В тех случаях, которые касаются политических преступлений, ужасов, жестокостей, прецеденты имеют минимальную ценность, к тому же, добившись в одном случае, мы не можем исходить из предположения, что создан прецедент, который изменит реакции будущего Государства. Каждое дело подготавливается как уникальное, единичное, вот именно, феноменальное явление. Да, разумеется. Сэр. А успех в одном деле, всегда чем-то ограничен, так что Государство и сообщество более широкое, международное сообщество, определяют будущие победы, ныне упреждаемые, исходя из повседневной деятельности демократически избранных правительств (должным образом назначенных), действующих от имени своих хозяев, отправляющих всю соответственную законодательную деятельность, соответствующую, как она есть, и по возможности, вырабатываемую при посредстве проблем, по мере, когда и как они возникают, и как тогда можем мы определить свидетельства, что тогда является доказательством, как можно установить истину, чьим бременем это должно стать, скажите мне, вот жертва, я сразу соглашусь. Если они пропитывают все и неотъемлемы, так объясните нам, как это может быть. Да, и еще, что именуется всеобщим, хотя бы с точки зрения властей.
11. «приевшиеся примеры»
Кому оно нужно, сочувствие – сочувствие это забота о будущем, а я никакого будущего не вижу. Настоящее, да, но за его пределами для меня нет ничего. Кто попадает в капканы, животные в них попадают, а люди те же животные. Это моя страна и все-таки не моя. Почему я здесь. Вопрос из прошлого, в настоящем он смысла не имеет. Старик пришел со своим помощником, с правой рукой, опасным человеком. Мы их имена хорошо знали, я, и другие коллеги.
Теперь все внимание было на этой демонстрации, все на старике, так что его роль была самая главная. Мы находились в зачищенной зоне той секции, нашей, можно сказать, секции. Нас была дюжина, сидели на полу, прислоняясь к стенам, но, непринужденно, ноги вытянуты. Могли и другие подойти. Я думал сесть поближе к окну, но все места были заняты, и я сел, где смог.
Там вокруг была зона и некоторые вернулись из нее, прихватив воду, дрова, вина не было, бренди тоже, может у кого и были сигареты, я так не думаю. Разговоров почти не велось. Я не мог уловить слов, приходилось приглядываться к жестам, к выражениям лиц. Люди были измотаны, я тоже, и как бы старался сосредоточиться, вслушивался, ну и приглядывался тоже. Нет, меня не считали чужим. Может я так и думал, но я знаю, не считали. Холодность, да, холодность была. Это я сказать могу, а отчего такое, не знаю, да, что-то, что-то такое было, да, чувствовал это, я чувствовал, что-то должно случиться, но что?
Мгновение за мгновением я становился бодрее, набирался откуда-то, да, сил, все больше. Старик пришел, чтобы выступить, с лекцией, конечно, изложить это все, все аспекты, но только в какой форме, как это будет происходить.

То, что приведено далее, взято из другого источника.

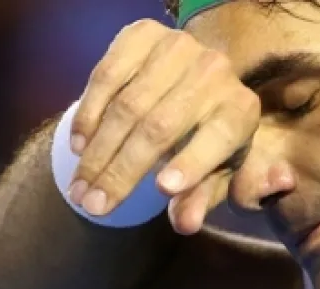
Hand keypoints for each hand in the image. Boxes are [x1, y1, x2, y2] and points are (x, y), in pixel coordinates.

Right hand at [68, 19, 268, 233]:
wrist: (195, 83)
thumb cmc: (207, 140)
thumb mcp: (213, 174)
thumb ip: (200, 198)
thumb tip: (185, 225)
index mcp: (241, 109)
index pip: (218, 136)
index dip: (193, 163)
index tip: (163, 190)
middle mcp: (215, 71)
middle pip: (161, 127)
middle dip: (122, 171)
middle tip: (93, 205)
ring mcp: (178, 47)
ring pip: (128, 105)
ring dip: (98, 151)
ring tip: (78, 187)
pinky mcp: (144, 33)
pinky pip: (107, 75)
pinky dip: (89, 112)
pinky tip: (78, 146)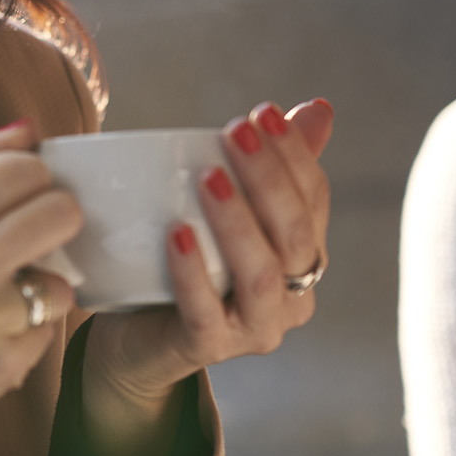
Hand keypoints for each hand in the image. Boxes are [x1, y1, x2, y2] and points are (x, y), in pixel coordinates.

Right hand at [0, 121, 80, 455]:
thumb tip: (28, 129)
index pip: (23, 167)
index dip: (31, 179)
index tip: (20, 197)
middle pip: (62, 213)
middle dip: (52, 225)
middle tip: (30, 241)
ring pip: (61, 282)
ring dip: (39, 290)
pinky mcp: (3, 364)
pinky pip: (46, 332)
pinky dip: (25, 333)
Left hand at [80, 99, 335, 455]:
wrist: (136, 336)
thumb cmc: (186, 263)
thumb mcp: (222, 208)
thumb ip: (265, 164)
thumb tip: (319, 107)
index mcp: (303, 257)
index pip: (313, 200)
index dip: (294, 155)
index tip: (262, 112)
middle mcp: (291, 296)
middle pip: (293, 235)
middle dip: (268, 179)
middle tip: (236, 133)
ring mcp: (253, 328)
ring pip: (260, 276)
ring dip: (237, 221)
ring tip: (208, 175)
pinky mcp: (207, 348)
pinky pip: (205, 313)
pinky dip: (193, 272)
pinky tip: (176, 234)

Наш коллега представил его. Это была еще дань признательности, те двое прибыли в нашу секцию издалека. Старик поблагодарил. Коллега продолжал говорить, теперь такие вступительные замечания, тоже вроде лекции, оно так бывает, когда речь о философии или принципах деятельности, конечно, какие они могут быть для человека, для всех, и для нас, теперь, в это время, которое еще более трудное, может наши убеждения не устоялись, не в силе, а ведь существуют всякие вещи, которые мы обязаны охранять, однако какой ценой, любой ценой, это наша бесценная собственность, не золото, не серебро и не более современные инструменты и оружие, всякая технология, ей доверять нельзя, предаст, ну, и другие родственные этому вопросы, только более первостепенные.

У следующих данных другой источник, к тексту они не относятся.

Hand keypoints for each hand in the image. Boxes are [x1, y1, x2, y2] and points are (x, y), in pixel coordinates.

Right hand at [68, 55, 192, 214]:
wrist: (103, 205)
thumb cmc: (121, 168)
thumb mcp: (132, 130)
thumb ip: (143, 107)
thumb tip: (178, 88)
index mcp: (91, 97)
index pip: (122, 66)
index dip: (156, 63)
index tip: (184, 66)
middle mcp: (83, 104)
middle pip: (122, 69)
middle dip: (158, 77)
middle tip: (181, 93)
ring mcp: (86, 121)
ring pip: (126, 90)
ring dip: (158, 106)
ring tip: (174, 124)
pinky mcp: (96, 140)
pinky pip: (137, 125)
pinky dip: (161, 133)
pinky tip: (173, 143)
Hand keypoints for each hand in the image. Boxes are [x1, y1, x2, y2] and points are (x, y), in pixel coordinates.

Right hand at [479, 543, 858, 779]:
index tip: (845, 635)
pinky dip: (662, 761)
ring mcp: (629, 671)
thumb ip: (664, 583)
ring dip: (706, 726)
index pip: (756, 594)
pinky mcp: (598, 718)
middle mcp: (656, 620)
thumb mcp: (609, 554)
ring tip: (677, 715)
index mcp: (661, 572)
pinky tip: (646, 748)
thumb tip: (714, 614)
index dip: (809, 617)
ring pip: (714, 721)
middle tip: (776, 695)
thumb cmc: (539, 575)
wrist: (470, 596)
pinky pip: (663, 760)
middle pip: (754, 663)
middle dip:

Я наблюдал за правой его рукой, тот у входа, оглядывается, оглядывается, как будто хочет нас запугать. Да, и меня. Это он мог, он был опасный человек, и все это знали, одного его присутствия хватало, чтобы испугаться. А кто не знал, тот слушал вступление нашего коллеги, который уже уступил ему место. И старик встал вместо него и продолжал говорить, насчет убеждений или принципов, и какие действия мы делаем и должны делать. Я еще раньше закрыл глаза, да, я уже говорил, усталость, но ее больше не было, только настороженность, вслушивался в голос старика и понимал, что он приближается к трудному заключению, к тому, что хочет развить и изложить в заключение.
Я думал, он будет рассказывать. Но он не рассказывал. Я видел, некоторые посматривают на меня. Знакомые, да, мы все были знакомы. Мы пришли вместе, первая группа, и из трудной ситуации, из неблагоприятной, более чем неблагоприятной, с неприятностями. Даже в таких условиях.
Нервозность была. Если мои коллеги и ожидали знака, так это касалось меня, как глядеть на меня, потому что я только про себя думал. Может я вовсе не тот.
Да, такая другая мысль у меня, что я не тот.